“放心,我不会走很远的。”他摸摸我的头,这动作让我有种错觉,以为是李尔帆,我习惯性地蹭了蹭。
当意识到不对时,我怔了一下,马上缩回来,但心里还是暖暖的,莫名的感到心安,虽然有很多疑问要问,但以我现在的情况,恐怕是无法问了,我依言躺了下去,白浪帮我把被子掖好,走了出去,我望着桌子上的一丝摇曳的烛光,眼泪流了下来。
李尔帆啊李尔帆,那天真的是你吗?你为何要这样做?是有苦衷吗?还是你已经不是以前那个李尔帆,在你眼中只有权力,那至高无上的权力,足以让你拥有天下美女的权力。
可是你可知道当时的我正徘徊于生死的边缘,你可会体会到我无助时候的颤抖,你又可感受到当我看到你时那种心痛,那种被抛弃,被背叛的绝望?
如果早知道是这样的结果,我宁愿从来没有遇到过你……当爱已经远走,我一个人留在原地又有何意义?

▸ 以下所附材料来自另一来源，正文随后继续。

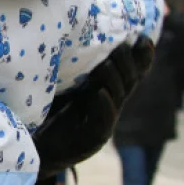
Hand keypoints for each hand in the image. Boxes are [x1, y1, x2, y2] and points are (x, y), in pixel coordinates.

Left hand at [32, 37, 154, 177]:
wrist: (38, 150)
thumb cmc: (49, 116)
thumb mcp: (65, 87)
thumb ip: (77, 68)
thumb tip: (76, 34)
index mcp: (106, 92)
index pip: (131, 74)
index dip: (141, 59)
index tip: (145, 38)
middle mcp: (109, 107)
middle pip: (128, 82)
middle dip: (128, 63)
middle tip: (121, 45)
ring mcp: (103, 124)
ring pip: (118, 98)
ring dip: (114, 79)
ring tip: (107, 63)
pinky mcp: (92, 140)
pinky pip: (103, 122)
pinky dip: (103, 106)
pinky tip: (100, 93)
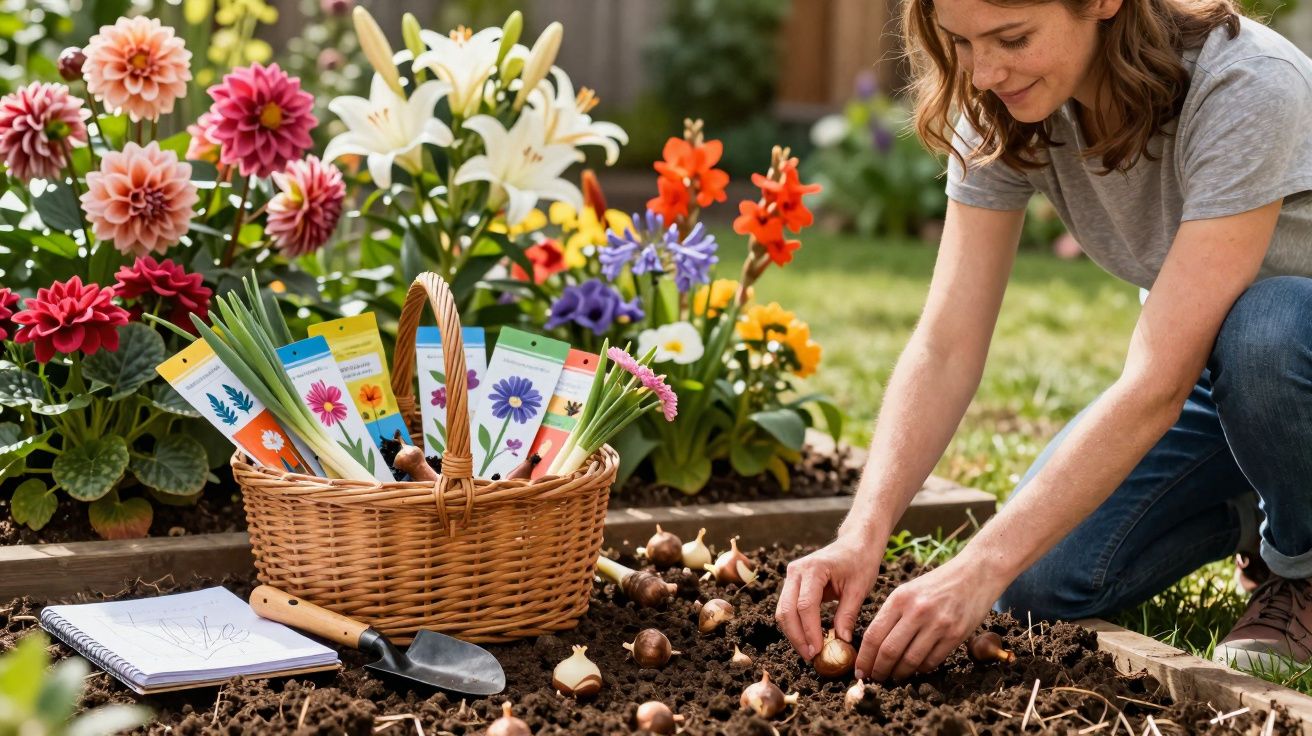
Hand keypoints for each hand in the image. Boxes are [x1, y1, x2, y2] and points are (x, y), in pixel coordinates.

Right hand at [775, 535, 881, 660]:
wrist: (855, 544)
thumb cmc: (860, 562)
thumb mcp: (859, 589)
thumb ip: (847, 615)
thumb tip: (841, 642)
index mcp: (814, 568)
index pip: (805, 605)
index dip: (810, 631)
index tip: (818, 651)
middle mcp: (796, 571)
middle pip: (787, 610)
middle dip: (797, 637)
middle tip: (811, 657)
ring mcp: (791, 576)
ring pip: (783, 611)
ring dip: (794, 634)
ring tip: (810, 653)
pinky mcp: (792, 584)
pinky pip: (788, 608)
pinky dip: (795, 626)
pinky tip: (808, 640)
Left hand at [853, 556, 1005, 680]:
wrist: (974, 574)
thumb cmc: (937, 584)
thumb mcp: (908, 591)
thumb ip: (890, 615)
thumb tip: (873, 647)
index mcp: (899, 598)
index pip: (873, 635)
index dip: (864, 658)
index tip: (859, 671)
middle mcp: (917, 611)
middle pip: (889, 651)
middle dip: (878, 670)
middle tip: (875, 679)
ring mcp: (938, 624)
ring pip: (910, 660)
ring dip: (899, 674)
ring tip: (894, 677)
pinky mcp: (955, 635)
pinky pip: (932, 661)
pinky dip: (920, 669)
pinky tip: (915, 669)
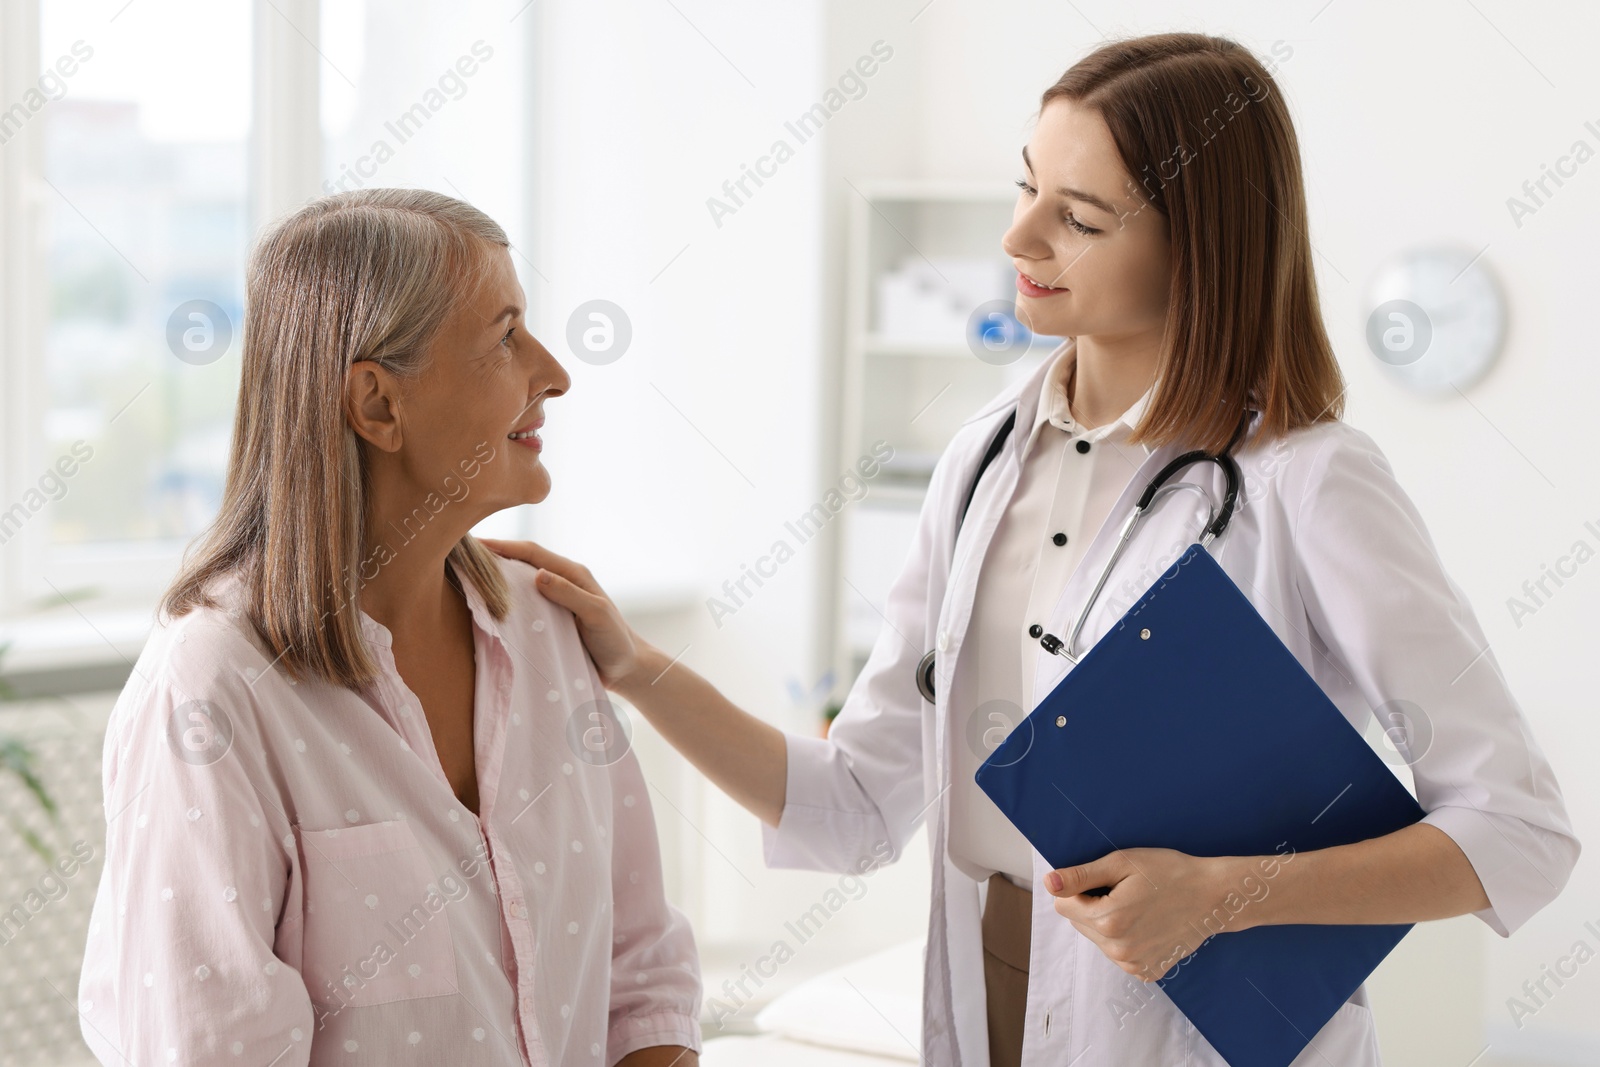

一阵冷风吹过来,吹灭了桌上那点星火,周围又陷入了无限的黑暗中,我把整个人裹进被子里,仿佛一个独自徘徊于孤寂里迷了路的孩子,我卷曲成一团,紧紧地搂着自己。
或许是时候该做个了断了……
就这样,我在朦胧中清醒了几次,我似乎发起了高烧,一直在喃喃地说着梦话,恍惚中一直看到有个修长的身影在我床前晃动着,看到那身影,心里就感到安心了。
我整整昏迷了三天三夜,再次醒来,天已经放亮了,我睁开眼睛,发现似乎没有之前那么痛了,视线也清晰了些。
抬眸四望,我身处之处是一间简陋的竹屋,一桌一床一椅,几件老家具上,落着一层灰尘,虽说简陋,但却深得古人幽闲之风。
“你醒了?”还是这句话,我朝走过来的男子点了点头,今天他又是一身红,他似乎特别喜欢红色,跟他的姓很不像。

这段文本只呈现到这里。